### Stored data
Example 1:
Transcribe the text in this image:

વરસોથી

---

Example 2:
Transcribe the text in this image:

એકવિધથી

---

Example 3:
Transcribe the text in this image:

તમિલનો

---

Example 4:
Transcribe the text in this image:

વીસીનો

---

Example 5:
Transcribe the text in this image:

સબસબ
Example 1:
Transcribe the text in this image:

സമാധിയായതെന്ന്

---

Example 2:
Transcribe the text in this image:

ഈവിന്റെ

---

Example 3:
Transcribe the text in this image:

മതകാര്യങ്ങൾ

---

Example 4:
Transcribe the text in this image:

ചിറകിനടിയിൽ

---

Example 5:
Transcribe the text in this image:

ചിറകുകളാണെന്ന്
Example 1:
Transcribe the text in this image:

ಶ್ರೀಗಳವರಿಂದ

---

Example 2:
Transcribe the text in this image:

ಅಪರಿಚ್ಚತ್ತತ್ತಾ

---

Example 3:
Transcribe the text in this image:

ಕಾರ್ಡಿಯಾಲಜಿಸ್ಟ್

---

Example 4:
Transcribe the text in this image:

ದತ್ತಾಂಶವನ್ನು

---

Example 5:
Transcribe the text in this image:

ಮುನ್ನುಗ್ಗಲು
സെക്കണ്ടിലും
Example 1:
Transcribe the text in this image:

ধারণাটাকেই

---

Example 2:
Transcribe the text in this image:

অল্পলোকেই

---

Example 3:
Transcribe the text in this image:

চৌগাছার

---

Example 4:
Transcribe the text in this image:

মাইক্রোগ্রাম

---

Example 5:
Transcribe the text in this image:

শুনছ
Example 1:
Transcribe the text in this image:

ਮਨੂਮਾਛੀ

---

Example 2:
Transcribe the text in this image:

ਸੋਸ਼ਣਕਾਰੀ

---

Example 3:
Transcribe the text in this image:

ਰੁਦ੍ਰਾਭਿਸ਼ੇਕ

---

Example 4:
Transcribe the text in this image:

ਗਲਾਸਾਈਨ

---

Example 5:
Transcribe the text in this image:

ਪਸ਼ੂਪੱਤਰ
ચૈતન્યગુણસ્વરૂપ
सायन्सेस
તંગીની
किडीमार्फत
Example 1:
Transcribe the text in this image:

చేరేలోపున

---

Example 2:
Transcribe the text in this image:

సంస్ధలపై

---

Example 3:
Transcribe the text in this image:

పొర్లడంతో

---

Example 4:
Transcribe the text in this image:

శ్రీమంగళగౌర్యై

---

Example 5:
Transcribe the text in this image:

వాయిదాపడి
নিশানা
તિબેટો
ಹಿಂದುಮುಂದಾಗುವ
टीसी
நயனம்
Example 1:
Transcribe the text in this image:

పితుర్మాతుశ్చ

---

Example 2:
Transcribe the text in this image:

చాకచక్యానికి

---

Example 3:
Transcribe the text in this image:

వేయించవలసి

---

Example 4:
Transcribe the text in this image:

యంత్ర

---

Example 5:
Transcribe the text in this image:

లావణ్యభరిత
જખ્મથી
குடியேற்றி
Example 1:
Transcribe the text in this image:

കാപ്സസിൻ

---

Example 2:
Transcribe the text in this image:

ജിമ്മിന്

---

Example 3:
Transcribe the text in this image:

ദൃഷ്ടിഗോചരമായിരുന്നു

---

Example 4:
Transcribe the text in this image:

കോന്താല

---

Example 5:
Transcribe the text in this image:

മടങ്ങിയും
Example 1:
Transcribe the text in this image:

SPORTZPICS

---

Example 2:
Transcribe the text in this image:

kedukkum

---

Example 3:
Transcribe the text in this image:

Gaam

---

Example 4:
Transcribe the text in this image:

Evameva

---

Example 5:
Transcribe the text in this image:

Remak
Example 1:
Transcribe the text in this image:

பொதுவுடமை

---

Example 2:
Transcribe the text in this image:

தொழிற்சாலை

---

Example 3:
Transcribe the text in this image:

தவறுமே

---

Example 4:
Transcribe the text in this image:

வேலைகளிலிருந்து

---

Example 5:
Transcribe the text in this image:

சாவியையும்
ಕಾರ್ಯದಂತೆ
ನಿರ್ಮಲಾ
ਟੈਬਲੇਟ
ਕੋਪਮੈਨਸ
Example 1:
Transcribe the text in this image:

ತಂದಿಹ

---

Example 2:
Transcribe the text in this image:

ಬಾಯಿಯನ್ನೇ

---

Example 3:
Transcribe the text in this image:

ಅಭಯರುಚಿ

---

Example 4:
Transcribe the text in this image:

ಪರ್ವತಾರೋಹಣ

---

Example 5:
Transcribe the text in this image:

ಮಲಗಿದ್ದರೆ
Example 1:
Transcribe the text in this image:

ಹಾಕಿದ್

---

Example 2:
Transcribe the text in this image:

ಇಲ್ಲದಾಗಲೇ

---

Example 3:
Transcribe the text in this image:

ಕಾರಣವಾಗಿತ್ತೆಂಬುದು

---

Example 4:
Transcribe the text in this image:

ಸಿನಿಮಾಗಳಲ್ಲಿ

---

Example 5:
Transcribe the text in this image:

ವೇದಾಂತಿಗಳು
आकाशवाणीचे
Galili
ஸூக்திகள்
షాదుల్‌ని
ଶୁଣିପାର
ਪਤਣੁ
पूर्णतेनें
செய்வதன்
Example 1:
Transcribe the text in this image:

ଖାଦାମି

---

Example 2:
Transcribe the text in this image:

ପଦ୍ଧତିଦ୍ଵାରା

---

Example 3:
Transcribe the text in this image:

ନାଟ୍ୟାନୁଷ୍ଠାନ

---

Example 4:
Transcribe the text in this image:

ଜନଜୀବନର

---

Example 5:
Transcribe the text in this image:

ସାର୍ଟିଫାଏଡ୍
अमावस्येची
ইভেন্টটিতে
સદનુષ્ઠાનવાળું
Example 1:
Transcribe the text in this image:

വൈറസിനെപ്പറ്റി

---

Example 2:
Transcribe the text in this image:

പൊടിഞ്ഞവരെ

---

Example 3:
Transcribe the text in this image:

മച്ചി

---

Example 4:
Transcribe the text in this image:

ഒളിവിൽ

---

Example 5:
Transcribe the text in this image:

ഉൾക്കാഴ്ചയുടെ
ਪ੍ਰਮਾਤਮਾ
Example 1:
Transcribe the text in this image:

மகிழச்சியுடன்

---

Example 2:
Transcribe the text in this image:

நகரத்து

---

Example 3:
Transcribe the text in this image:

### Exercise directions
Print out the entire listing above without any change.

### Answer to the problem
Example 1:
Transcribe the text in this image:

વરસોથી

---

Example 2:
Transcribe the text in this image:

એકવિધથી

---

Example 3:
Transcribe the text in this image:

તમિલનો

---

Example 4:
Transcribe the text in this image:

વીસીનો

---

Example 5:
Transcribe the text in this image:

સબસબ
Example 1:
Transcribe the text in this image:

സമാധിയായതെന്ന്

---

Example 2:
Transcribe the text in this image:

ഈവിന്റെ

---

Example 3:
Transcribe the text in this image:

മതകാര്യങ്ങൾ

---

Example 4:
Transcribe the text in this image:

ചിറകിനടിയിൽ

---

Example 5:
Transcribe the text in this image:

ചിറകുകളാണെന്ന്
Example 1:
Transcribe the text in this image:

ಶ್ರೀಗಳವರಿಂದ

---

Example 2:
Transcribe the text in this image:

ಅಪರಿಚ್ಚತ್ತತ್ತಾ

---

Example 3:
Transcribe the text in this image:

ಕಾರ್ಡಿಯಾಲಜಿಸ್ಟ್

---

Example 4:
Transcribe the text in this image:

ದತ್ತಾಂಶವನ್ನು

---

Example 5:
Transcribe the text in this image:

ಮುನ್ನುಗ್ಗಲು
സെക്കണ്ടിലും
Example 1:
Transcribe the text in this image:

ধারণাটাকেই

---

Example 2:
Transcribe the text in this image:

অল্পলোকেই

---

Example 3:
Transcribe the text in this image:

চৌগাছার

---

Example 4:
Transcribe the text in this image:

মাইক্রোগ্রাম

---

Example 5:
Transcribe the text in this image:

শুনছ
Example 1:
Transcribe the text in this image:

ਮਨੂਮਾਛੀ

---

Example 2:
Transcribe the text in this image:

ਸੋਸ਼ਣਕਾਰੀ

---

Example 3:
Transcribe the text in this image:

ਰੁਦ੍ਰਾਭਿਸ਼ੇਕ

---

Example 4:
Transcribe the text in this image:

ਗਲਾਸਾਈਨ

---

Example 5:
Transcribe the text in this image:

ਪਸ਼ੂਪੱਤਰ
ચૈતન્યગુણસ્વરૂપ
सायन्सेस
તંગીની
किडीमार्फत
Example 1:
Transcribe the text in this image:

చేరేలోపున

---

Example 2:
Transcribe the text in this image:

సంస్ధలపై

---

Example 3:
Transcribe the text in this image:

పొర్లడంతో

---

Example 4:
Transcribe the text in this image:

శ్రీమంగళగౌర్యై

---

Example 5:
Transcribe the text in this image:

వాయిదాపడి
নিশানা
તિબેટો
ಹಿಂದುಮುಂದಾಗುವ
टीसी
நயனம்
Example 1:
Transcribe the text in this image:

పితుర్మాతుశ్చ

---

Example 2:
Transcribe the text in this image:

చాకచక్యానికి

---

Example 3:
Transcribe the text in this image:

వేయించవలసి

---

Example 4:
Transcribe the text in this image:

యంత్ర

---

Example 5:
Transcribe the text in this image:

లావణ్యభరిత
જખ્મથી
குடியேற்றி
Example 1:
Transcribe the text in this image:

കാപ്സസിൻ

---

Example 2:
Transcribe the text in this image:

ജിമ്മിന്

---

Example 3:
Transcribe the text in this image:

ദൃഷ്ടിഗോചരമായിരുന്നു

---

Example 4:
Transcribe the text in this image:

കോന്താല

---

Example 5:
Transcribe the text in this image:

മടങ്ങിയും
Example 1:
Transcribe the text in this image:

SPORTZPICS

---

Example 2:
Transcribe the text in this image:

kedukkum

---

Example 3:
Transcribe the text in this image:

Gaam

---

Example 4:
Transcribe the text in this image:

Evameva

---

Example 5:
Transcribe the text in this image:

Remak
Example 1:
Transcribe the text in this image:

பொதுவுடமை

---

Example 2:
Transcribe the text in this image:

தொழிற்சாலை

---

Example 3:
Transcribe the text in this image:

தவறுமே

---

Example 4:
Transcribe the text in this image:

வேலைகளிலிருந்து

---

Example 5:
Transcribe the text in this image:

சாவியையும்
ಕಾರ್ಯದಂತೆ
ನಿರ್ಮಲಾ
ਟੈਬਲੇਟ
ਕੋਪਮੈਨਸ
Example 1:
Transcribe the text in this image:

ತಂದಿಹ

---

Example 2:
Transcribe the text in this image:

ಬಾಯಿಯನ್ನೇ

---

Example 3:
Transcribe the text in this image:

ಅಭಯರುಚಿ

---

Example 4:
Transcribe the text in this image:

ಪರ್ವತಾರೋಹಣ

---

Example 5:
Transcribe the text in this image:

ಮಲಗಿದ್ದರೆ
Example 1:
Transcribe the text in this image:

ಹಾಕಿದ್

---

Example 2:
Transcribe the text in this image:

ಇಲ್ಲದಾಗಲೇ

---

Example 3:
Transcribe the text in this image:

ಕಾರಣವಾಗಿತ್ತೆಂಬುದು

---

Example 4:
Transcribe the text in this image:

ಸಿನಿಮಾಗಳಲ್ಲಿ

---

Example 5:
Transcribe the text in this image:

ವೇದಾಂತಿಗಳು
आकाशवाणीचे
Galili
ஸூக்திகள்
షాదుల్‌ని
ଶୁଣିପାର
ਪਤਣੁ
पूर्णतेनें
செய்வதன்
Example 1:
Transcribe the text in this image:

ଖାଦାମି

---

Example 2:
Transcribe the text in this image:

ପଦ୍ଧତିଦ୍ଵାରା

---

Example 3:
Transcribe the text in this image:

ନାଟ୍ୟାନୁଷ୍ଠାନ

---

Example 4:
Transcribe the text in this image:

ଜନଜୀବନର

---

Example 5:
Transcribe the text in this image:

ସାର୍ଟିଫାଏଡ୍
अमावस्येची
ইভেন্টটিতে
સદનુષ્ઠાનવાળું
Example 1:
Transcribe the text in this image:

വൈറസിനെപ്പറ്റി

---

Example 2:
Transcribe the text in this image:

പൊടിഞ്ഞവരെ

---

Example 3:
Transcribe the text in this image:

മച്ചി

---

Example 4:
Transcribe the text in this image:

ഒളിവിൽ

---

Example 5:
Transcribe the text in this image:

ഉൾക്കാഴ്ചയുടെ
ਪ੍ਰਮਾਤਮਾ
Example 1:
Transcribe the text in this image:

மகிழச்சியுடன்

---

Example 2:
Transcribe the text in this image:

நகரத்து

---

Example 3:
Transcribe the text in this image:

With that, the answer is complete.